There are three things I am comfortable saying about comedy. The rest I’m waiting to be paid to write about.
1) Being good on stage requires practice, in particular, practice in front of an audience.
2) I love shit that makes men (especially straight white men) scared. (But they won’t call it ‘scared’ ‘cause you know, ‘I’m not some pussy faggot bitch who’s threatened by a joke lol’).
3) Comedy in Melbourne only gives practice to people who won’t scare those boys.
This ends you with a scene where a potentially incredible comic like the character of Philly May doesn’t get the practice needed to be 100% amazing at her craft.
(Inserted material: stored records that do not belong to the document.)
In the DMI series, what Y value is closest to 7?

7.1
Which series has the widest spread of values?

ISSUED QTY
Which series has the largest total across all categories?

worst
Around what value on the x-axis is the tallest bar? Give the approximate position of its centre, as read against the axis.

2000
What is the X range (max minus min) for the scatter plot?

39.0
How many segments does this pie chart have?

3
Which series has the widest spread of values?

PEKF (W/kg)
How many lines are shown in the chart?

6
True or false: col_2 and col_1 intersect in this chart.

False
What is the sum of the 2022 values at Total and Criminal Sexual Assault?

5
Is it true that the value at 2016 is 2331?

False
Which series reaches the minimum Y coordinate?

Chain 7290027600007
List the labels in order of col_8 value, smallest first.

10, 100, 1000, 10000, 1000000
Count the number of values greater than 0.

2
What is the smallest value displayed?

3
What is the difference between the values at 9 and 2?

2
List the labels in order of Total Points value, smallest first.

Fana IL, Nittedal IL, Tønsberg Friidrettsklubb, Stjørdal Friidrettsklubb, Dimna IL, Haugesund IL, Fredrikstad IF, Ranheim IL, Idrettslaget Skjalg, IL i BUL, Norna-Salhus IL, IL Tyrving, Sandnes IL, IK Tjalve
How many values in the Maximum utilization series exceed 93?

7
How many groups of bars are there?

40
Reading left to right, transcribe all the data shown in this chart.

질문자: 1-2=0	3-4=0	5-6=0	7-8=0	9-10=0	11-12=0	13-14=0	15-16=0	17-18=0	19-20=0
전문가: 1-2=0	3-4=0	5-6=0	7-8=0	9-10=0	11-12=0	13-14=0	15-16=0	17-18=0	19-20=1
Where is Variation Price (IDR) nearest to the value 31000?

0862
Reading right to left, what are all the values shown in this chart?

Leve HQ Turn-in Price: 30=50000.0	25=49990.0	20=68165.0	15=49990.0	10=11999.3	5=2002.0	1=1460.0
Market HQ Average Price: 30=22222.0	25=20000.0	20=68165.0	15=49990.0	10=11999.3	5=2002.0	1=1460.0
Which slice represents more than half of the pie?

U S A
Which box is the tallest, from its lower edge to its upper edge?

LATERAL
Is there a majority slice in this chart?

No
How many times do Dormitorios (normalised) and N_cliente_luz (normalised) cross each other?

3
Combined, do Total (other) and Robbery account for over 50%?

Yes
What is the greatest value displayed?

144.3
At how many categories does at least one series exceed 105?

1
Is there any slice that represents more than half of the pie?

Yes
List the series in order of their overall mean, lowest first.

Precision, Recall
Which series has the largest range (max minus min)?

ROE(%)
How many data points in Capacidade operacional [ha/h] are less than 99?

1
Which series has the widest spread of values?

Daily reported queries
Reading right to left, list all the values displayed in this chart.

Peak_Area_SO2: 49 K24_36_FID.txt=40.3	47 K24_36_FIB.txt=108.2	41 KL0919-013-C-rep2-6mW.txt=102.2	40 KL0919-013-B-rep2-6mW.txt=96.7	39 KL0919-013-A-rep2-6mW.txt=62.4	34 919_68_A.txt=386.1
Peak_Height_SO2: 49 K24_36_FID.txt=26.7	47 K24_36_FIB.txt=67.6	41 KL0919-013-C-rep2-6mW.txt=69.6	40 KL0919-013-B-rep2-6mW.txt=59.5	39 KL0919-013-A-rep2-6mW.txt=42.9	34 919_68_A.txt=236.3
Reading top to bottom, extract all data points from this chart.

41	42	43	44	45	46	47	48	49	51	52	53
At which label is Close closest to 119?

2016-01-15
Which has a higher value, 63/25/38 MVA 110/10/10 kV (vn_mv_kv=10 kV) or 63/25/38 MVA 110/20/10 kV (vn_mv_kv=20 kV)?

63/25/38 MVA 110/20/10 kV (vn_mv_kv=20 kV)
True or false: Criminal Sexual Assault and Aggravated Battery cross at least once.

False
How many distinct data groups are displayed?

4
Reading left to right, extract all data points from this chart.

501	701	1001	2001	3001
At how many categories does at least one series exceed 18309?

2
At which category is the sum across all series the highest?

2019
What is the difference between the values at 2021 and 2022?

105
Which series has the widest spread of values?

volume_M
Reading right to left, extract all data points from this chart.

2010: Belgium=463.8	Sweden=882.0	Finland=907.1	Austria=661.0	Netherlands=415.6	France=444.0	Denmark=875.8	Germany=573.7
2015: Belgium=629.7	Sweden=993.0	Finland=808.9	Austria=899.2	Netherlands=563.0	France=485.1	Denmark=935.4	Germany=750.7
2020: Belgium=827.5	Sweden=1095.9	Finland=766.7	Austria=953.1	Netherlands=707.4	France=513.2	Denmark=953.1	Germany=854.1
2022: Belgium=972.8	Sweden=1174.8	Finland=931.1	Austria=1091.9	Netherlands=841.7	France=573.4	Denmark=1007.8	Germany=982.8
Philly May made me laugh so hard that, as I left, I felt like I’d just completed an intense session of core exercise.
The character fits your 1950s Betty Crocker-meets-All About Eve-era-Bette Davis trope. It’s 2015, everything’s a stereotype, whatever – is it done well? Is there a twist? Yes. This has a demonic level of darkness that I’d like to see extended. Surely being the most famous woman in the world requires selling your soul, yes?
The execution of a show requires a suitable venue. In Madame Brussels, The Philly May Show has one. The tickets are expensive, but so are the drinks and – I’m guessing – the venue hire. So when I give a nuanced and conditional recommendation that you totally should see the show I’m saying make a night of it, never get your hopes/hype high enough to be disappointed. And take a straight white boy to scare (and watch his humourless scoffs).
There are lots of good and funny and dark things about this. There were wonderful audio visual projections and non-cliched ‘spice’ used on stage. For lack of a better word, it was cool.
The flaws of the show come with those things that need refining and probably haven’t been given the chance to be practiced enough with an audience. But they’re not too frequent and the good far outweighs the bad.
In short, The Philly May Show made my guts hurt. In a nice way.